**DATASET CONTENT**
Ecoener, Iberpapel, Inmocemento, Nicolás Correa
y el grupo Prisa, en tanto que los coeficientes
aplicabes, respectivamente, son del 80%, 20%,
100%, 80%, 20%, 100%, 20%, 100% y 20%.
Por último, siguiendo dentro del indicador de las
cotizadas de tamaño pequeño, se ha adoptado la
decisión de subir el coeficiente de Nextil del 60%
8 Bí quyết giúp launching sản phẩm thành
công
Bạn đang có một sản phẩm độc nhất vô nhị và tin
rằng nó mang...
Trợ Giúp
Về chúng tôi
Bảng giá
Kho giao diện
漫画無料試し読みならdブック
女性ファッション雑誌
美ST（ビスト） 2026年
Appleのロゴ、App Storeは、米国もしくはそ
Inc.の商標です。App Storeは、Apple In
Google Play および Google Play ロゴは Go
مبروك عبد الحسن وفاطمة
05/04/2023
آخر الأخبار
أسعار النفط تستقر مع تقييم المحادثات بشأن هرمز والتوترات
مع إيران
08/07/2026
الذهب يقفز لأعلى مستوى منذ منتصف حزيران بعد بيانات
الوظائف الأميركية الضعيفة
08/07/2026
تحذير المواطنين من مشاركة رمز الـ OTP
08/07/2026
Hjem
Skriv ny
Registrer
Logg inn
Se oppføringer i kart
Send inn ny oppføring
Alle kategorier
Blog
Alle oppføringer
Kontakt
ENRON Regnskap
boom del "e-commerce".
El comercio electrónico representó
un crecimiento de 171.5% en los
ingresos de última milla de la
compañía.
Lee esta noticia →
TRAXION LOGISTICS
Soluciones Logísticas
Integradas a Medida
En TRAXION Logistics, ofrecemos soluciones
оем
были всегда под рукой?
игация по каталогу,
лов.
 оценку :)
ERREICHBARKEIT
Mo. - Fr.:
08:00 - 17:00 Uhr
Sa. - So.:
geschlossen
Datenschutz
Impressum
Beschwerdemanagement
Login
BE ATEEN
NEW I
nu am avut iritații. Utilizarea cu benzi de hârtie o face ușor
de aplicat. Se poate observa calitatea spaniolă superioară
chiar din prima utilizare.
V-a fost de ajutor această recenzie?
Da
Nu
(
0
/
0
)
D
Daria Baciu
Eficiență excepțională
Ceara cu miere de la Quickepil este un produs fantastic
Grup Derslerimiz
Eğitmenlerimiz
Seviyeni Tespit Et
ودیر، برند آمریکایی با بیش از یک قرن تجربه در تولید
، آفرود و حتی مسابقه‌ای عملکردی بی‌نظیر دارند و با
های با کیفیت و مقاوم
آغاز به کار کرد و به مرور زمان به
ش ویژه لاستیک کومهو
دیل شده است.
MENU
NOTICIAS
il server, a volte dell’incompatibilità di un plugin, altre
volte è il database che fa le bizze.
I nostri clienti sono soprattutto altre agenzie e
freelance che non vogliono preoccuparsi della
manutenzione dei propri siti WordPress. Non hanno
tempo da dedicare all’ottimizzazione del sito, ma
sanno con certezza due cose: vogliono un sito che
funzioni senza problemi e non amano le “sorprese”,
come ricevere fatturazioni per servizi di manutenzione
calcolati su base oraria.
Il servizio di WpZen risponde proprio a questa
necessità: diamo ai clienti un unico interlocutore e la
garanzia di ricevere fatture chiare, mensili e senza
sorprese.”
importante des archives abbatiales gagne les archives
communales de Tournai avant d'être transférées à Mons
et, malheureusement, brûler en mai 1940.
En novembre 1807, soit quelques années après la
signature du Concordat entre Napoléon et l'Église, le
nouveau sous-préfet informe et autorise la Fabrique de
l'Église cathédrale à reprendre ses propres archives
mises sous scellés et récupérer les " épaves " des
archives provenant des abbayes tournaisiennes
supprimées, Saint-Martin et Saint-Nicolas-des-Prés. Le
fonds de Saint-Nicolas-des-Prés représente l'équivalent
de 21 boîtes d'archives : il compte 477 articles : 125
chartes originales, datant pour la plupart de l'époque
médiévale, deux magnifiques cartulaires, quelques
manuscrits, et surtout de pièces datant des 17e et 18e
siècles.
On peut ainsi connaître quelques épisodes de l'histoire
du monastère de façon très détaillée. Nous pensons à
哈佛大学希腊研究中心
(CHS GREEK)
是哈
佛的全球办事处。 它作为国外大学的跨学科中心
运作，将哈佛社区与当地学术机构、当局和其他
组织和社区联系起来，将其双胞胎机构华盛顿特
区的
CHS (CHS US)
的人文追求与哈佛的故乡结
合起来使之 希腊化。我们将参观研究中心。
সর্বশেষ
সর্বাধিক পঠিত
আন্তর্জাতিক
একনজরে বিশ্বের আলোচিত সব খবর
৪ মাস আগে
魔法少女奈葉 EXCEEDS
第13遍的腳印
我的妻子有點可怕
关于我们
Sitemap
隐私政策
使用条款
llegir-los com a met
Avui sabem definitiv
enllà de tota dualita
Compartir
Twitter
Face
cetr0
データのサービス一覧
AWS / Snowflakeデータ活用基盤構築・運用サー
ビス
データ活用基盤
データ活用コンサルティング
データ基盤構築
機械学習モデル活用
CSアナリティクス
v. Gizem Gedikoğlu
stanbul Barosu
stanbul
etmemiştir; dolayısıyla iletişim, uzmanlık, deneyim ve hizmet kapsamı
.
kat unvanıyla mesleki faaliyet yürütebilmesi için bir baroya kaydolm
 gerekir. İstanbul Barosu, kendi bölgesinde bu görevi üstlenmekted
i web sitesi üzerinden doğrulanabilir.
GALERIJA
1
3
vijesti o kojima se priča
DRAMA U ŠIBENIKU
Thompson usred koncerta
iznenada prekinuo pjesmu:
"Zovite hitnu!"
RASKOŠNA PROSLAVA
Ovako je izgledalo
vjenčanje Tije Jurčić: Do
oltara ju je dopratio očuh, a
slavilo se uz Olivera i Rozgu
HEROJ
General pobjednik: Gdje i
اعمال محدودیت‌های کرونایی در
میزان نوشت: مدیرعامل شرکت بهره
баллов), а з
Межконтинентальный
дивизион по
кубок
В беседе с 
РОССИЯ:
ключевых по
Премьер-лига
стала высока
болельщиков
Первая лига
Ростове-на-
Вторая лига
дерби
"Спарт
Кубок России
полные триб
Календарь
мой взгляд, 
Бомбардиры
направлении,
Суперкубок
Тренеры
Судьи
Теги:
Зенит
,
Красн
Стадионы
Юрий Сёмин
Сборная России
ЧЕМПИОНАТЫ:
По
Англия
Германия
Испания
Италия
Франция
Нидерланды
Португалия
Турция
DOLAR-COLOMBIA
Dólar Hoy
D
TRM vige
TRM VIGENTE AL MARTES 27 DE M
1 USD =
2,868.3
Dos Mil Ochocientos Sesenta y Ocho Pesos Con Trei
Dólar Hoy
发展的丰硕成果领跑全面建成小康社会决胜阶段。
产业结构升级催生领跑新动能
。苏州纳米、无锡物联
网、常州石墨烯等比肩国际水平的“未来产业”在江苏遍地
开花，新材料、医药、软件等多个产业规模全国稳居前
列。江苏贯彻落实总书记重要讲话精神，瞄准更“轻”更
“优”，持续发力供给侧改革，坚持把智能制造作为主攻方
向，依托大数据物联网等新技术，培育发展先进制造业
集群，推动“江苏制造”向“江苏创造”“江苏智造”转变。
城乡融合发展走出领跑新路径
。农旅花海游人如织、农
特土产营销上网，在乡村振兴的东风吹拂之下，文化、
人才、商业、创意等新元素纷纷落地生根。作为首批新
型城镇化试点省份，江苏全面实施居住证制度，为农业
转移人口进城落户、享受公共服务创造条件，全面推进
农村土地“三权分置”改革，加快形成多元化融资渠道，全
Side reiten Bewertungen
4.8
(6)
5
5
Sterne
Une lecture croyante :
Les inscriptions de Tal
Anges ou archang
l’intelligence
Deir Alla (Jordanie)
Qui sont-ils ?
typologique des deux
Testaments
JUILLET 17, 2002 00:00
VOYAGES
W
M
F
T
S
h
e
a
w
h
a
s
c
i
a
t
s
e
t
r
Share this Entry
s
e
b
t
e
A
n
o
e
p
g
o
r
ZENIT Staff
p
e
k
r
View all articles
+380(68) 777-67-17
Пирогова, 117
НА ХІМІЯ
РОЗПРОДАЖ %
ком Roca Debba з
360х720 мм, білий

**TASK DESCRIPTION**
Set down the lines from the one with "полные триб" through the end of the data above. Keep each exactly as written and add no other line.

**WRITTEN RESPONSE**
полные триб
Календарь
мой взгляд, 
Бомбардиры
направлении,
Суперкубок
Тренеры
Судьи
Теги:
Зенит
,
Красн
Стадионы
Юрий Сёмин
Сборная России
ЧЕМПИОНАТЫ:
По
Англия
Германия
Испания
Италия
Франция
Нидерланды
Португалия
Турция
DOLAR-COLOMBIA
Dólar Hoy
D
TRM vige
TRM VIGENTE AL MARTES 27 DE M
1 USD =
2,868.3
Dos Mil Ochocientos Sesenta y Ocho Pesos Con Trei
Dólar Hoy
发展的丰硕成果领跑全面建成小康社会决胜阶段。
产业结构升级催生领跑新动能
。苏州纳米、无锡物联
网、常州石墨烯等比肩国际水平的“未来产业”在江苏遍地
开花，新材料、医药、软件等多个产业规模全国稳居前
列。江苏贯彻落实总书记重要讲话精神，瞄准更“轻”更
“优”，持续发力供给侧改革，坚持把智能制造作为主攻方
向，依托大数据物联网等新技术，培育发展先进制造业
集群，推动“江苏制造”向“江苏创造”“江苏智造”转变。
城乡融合发展走出领跑新路径
。农旅花海游人如织、农
特土产营销上网，在乡村振兴的东风吹拂之下，文化、
人才、商业、创意等新元素纷纷落地生根。作为首批新
型城镇化试点省份，江苏全面实施居住证制度，为农业
转移人口进城落户、享受公共服务创造条件，全面推进
农村土地“三权分置”改革，加快形成多元化融资渠道，全
Side reiten Bewertungen
4.8
(6)
5
5
Sterne
Une lecture croyante :
Les inscriptions de Tal
Anges ou archang
l’intelligence
Deir Alla (Jordanie)
Qui sont-ils ?
typologique des deux
Testaments
JUILLET 17, 2002 00:00
VOYAGES
W
M
F
T
S
h
e
a
w
h
a
s
c
i
a
t
s
e
t
r
Share this Entry
s
e
b
t
e
A
n
o
e
p
g
o
r
ZENIT Staff
p
e
k
r
View all articles
+380(68) 777-67-17
Пирогова, 117
НА ХІМІЯ
РОЗПРОДАЖ %
ком Roca Debba з
360х720 мм, білий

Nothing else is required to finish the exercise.